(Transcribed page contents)
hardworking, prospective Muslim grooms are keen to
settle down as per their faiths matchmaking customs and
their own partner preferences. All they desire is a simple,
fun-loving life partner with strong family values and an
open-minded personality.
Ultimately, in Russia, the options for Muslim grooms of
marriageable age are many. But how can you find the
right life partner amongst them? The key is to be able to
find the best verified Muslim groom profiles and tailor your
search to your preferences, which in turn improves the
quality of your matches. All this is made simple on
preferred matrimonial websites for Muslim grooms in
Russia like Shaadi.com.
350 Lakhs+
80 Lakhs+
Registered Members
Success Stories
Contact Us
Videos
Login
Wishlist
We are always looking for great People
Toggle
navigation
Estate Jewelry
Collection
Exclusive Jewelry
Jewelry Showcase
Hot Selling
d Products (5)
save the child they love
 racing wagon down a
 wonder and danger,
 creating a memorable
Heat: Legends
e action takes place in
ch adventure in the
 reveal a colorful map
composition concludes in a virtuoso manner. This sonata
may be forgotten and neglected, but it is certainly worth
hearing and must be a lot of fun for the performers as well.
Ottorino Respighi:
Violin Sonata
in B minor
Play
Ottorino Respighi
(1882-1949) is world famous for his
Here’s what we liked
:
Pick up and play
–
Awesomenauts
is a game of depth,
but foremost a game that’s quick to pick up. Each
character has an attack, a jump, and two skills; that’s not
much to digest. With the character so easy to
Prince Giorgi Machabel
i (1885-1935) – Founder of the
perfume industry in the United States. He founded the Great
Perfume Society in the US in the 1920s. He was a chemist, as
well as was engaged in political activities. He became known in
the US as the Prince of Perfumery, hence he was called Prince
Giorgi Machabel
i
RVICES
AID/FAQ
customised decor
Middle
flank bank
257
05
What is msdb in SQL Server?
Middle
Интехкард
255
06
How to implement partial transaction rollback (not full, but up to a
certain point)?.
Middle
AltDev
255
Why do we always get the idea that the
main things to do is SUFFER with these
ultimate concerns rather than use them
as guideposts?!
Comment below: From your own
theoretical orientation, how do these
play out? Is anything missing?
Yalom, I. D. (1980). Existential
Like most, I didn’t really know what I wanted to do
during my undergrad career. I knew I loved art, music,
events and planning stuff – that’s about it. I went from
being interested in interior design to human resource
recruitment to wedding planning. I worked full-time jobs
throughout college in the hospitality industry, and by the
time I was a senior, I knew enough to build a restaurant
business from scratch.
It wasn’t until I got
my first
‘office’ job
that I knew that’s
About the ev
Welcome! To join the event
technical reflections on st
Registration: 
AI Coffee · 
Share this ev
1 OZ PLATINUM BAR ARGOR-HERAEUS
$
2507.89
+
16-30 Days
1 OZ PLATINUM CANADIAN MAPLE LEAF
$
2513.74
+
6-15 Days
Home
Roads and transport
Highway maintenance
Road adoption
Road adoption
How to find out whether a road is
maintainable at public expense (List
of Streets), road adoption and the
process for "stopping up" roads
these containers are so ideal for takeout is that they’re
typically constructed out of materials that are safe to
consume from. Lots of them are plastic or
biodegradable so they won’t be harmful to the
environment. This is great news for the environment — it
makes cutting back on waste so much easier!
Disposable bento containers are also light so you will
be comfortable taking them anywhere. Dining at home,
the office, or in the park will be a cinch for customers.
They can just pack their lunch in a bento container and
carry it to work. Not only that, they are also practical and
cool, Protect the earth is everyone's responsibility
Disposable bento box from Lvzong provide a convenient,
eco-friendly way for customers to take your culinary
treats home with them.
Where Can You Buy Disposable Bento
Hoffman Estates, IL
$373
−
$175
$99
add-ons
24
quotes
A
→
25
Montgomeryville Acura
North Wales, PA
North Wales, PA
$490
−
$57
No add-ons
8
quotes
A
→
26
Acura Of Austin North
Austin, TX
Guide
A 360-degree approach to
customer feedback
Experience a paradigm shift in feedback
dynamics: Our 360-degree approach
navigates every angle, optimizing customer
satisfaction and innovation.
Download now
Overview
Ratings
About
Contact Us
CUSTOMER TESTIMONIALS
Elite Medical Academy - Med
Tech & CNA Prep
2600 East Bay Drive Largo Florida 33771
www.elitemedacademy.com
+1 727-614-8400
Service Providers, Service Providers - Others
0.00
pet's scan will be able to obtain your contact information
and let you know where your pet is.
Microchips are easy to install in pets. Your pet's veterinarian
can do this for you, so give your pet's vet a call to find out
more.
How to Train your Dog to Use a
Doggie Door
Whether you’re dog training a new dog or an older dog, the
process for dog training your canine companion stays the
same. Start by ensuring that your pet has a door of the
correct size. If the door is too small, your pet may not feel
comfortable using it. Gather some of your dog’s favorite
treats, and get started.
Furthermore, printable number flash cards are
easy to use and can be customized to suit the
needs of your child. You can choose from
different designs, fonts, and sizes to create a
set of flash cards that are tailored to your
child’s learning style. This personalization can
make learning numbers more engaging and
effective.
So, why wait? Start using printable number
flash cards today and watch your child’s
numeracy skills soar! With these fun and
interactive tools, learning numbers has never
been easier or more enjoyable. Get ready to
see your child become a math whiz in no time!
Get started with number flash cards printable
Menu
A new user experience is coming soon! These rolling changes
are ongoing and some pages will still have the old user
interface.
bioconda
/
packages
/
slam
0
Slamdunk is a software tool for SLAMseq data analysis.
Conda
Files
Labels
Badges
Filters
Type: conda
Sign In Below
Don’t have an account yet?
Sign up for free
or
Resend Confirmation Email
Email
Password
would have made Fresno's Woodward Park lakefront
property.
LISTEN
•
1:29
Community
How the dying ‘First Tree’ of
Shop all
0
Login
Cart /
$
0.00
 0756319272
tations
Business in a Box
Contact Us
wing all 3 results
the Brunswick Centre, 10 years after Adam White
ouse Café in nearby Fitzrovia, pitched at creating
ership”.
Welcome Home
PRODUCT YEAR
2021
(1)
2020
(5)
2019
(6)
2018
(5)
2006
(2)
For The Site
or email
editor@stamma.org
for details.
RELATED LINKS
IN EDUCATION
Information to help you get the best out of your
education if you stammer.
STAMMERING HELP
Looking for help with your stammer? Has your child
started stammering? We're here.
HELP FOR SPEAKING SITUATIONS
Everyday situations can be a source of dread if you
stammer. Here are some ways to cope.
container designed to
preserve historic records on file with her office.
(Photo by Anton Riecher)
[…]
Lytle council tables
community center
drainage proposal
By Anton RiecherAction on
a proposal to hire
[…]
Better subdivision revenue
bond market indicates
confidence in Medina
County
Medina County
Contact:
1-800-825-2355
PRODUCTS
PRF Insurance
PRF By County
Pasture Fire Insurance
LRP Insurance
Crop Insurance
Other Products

| EXERCISE DESCRIPTION |
Each entry should be duplicated exactly as it was given.

| EXPECTED ANSWER |
hardworking, prospective Muslim grooms are keen to
settle down as per their faiths matchmaking customs and
their own partner preferences. All they desire is a simple,
fun-loving life partner with strong family values and an
open-minded personality.
Ultimately, in Russia, the options for Muslim grooms of
marriageable age are many. But how can you find the
right life partner amongst them? The key is to be able to
find the best verified Muslim groom profiles and tailor your
search to your preferences, which in turn improves the
quality of your matches. All this is made simple on
preferred matrimonial websites for Muslim grooms in
Russia like Shaadi.com.
350 Lakhs+
80 Lakhs+
Registered Members
Success Stories
Contact Us
Videos
Login
Wishlist
We are always looking for great People
Toggle
navigation
Estate Jewelry
Collection
Exclusive Jewelry
Jewelry Showcase
Hot Selling
d Products (5)
save the child they love
 racing wagon down a
 wonder and danger,
 creating a memorable
Heat: Legends
e action takes place in
ch adventure in the
 reveal a colorful map
composition concludes in a virtuoso manner. This sonata
may be forgotten and neglected, but it is certainly worth
hearing and must be a lot of fun for the performers as well.
Ottorino Respighi:
Violin Sonata
in B minor
Play
Ottorino Respighi
(1882-1949) is world famous for his
Here’s what we liked
:
Pick up and play
–
Awesomenauts
is a game of depth,
but foremost a game that’s quick to pick up. Each
character has an attack, a jump, and two skills; that’s not
much to digest. With the character so easy to
Prince Giorgi Machabel
i (1885-1935) – Founder of the
perfume industry in the United States. He founded the Great
Perfume Society in the US in the 1920s. He was a chemist, as
well as was engaged in political activities. He became known in
the US as the Prince of Perfumery, hence he was called Prince
Giorgi Machabel
i
RVICES
AID/FAQ
customised decor
Middle
flank bank
257
05
What is msdb in SQL Server?
Middle
Интехкард
255
06
How to implement partial transaction rollback (not full, but up to a
certain point)?.
Middle
AltDev
255
Why do we always get the idea that the
main things to do is SUFFER with these
ultimate concerns rather than use them
as guideposts?!
Comment below: From your own
theoretical orientation, how do these
play out? Is anything missing?
Yalom, I. D. (1980). Existential
Like most, I didn’t really know what I wanted to do
during my undergrad career. I knew I loved art, music,
events and planning stuff – that’s about it. I went from
being interested in interior design to human resource
recruitment to wedding planning. I worked full-time jobs
throughout college in the hospitality industry, and by the
time I was a senior, I knew enough to build a restaurant
business from scratch.
It wasn’t until I got
my first
‘office’ job
that I knew that’s
About the ev
Welcome! To join the event
technical reflections on st
Registration: 
AI Coffee · 
Share this ev
1 OZ PLATINUM BAR ARGOR-HERAEUS
$
2507.89
+
16-30 Days
1 OZ PLATINUM CANADIAN MAPLE LEAF
$
2513.74
+
6-15 Days
Home
Roads and transport
Highway maintenance
Road adoption
Road adoption
How to find out whether a road is
maintainable at public expense (List
of Streets), road adoption and the
process for "stopping up" roads
these containers are so ideal for takeout is that they’re
typically constructed out of materials that are safe to
consume from. Lots of them are plastic or
biodegradable so they won’t be harmful to the
environment. This is great news for the environment — it
makes cutting back on waste so much easier!
Disposable bento containers are also light so you will
be comfortable taking them anywhere. Dining at home,
the office, or in the park will be a cinch for customers.
They can just pack their lunch in a bento container and
carry it to work. Not only that, they are also practical and
cool, Protect the earth is everyone's responsibility
Disposable bento box from Lvzong provide a convenient,
eco-friendly way for customers to take your culinary
treats home with them.
Where Can You Buy Disposable Bento
Hoffman Estates, IL
$373
−
$175
$99
add-ons
24
quotes
A
→
25
Montgomeryville Acura
North Wales, PA
North Wales, PA
$490
−
$57
No add-ons
8
quotes
A
→
26
Acura Of Austin North
Austin, TX
Guide
A 360-degree approach to
customer feedback
Experience a paradigm shift in feedback
dynamics: Our 360-degree approach
navigates every angle, optimizing customer
satisfaction and innovation.
Download now
Overview
Ratings
About
Contact Us
CUSTOMER TESTIMONIALS
Elite Medical Academy - Med
Tech & CNA Prep
2600 East Bay Drive Largo Florida 33771
www.elitemedacademy.com
+1 727-614-8400
Service Providers, Service Providers - Others
0.00
pet's scan will be able to obtain your contact information
and let you know where your pet is.
Microchips are easy to install in pets. Your pet's veterinarian
can do this for you, so give your pet's vet a call to find out
more.
How to Train your Dog to Use a
Doggie Door
Whether you’re dog training a new dog or an older dog, the
process for dog training your canine companion stays the
same. Start by ensuring that your pet has a door of the
correct size. If the door is too small, your pet may not feel
comfortable using it. Gather some of your dog’s favorite
treats, and get started.
Furthermore, printable number flash cards are
easy to use and can be customized to suit the
needs of your child. You can choose from
different designs, fonts, and sizes to create a
set of flash cards that are tailored to your
child’s learning style. This personalization can
make learning numbers more engaging and
effective.
So, why wait? Start using printable number
flash cards today and watch your child’s
numeracy skills soar! With these fun and
interactive tools, learning numbers has never
been easier or more enjoyable. Get ready to
see your child become a math whiz in no time!
Get started with number flash cards printable
Menu
A new user experience is coming soon! These rolling changes
are ongoing and some pages will still have the old user
interface.
bioconda
/
packages
/
slam
0
Slamdunk is a software tool for SLAMseq data analysis.
Conda
Files
Labels
Badges
Filters
Type: conda
Sign In Below
Don’t have an account yet?
Sign up for free
or
Resend Confirmation Email
Email
Password
would have made Fresno's Woodward Park lakefront
property.
LISTEN
•
1:29
Community
How the dying ‘First Tree’ of
Shop all
0
Login
Cart /
$
0.00
 0756319272
tations
Business in a Box
Contact Us
wing all 3 results
the Brunswick Centre, 10 years after Adam White
ouse Café in nearby Fitzrovia, pitched at creating
ership”.
Welcome Home
PRODUCT YEAR
2021
(1)
2020
(5)
2019
(6)
2018
(5)
2006
(2)
For The Site
or email
editor@stamma.org
for details.
RELATED LINKS
IN EDUCATION
Information to help you get the best out of your
education if you stammer.
STAMMERING HELP
Looking for help with your stammer? Has your child
started stammering? We're here.
HELP FOR SPEAKING SITUATIONS
Everyday situations can be a source of dread if you
stammer. Here are some ways to cope.
container designed to
preserve historic records on file with her office.
(Photo by Anton Riecher)
[…]
Lytle council tables
community center
drainage proposal
By Anton RiecherAction on
a proposal to hire
[…]
Better subdivision revenue
bond market indicates
confidence in Medina
County
Medina County
Contact:
1-800-825-2355
PRODUCTS
PRF Insurance
PRF By County
Pasture Fire Insurance
LRP Insurance
Crop Insurance
Other Products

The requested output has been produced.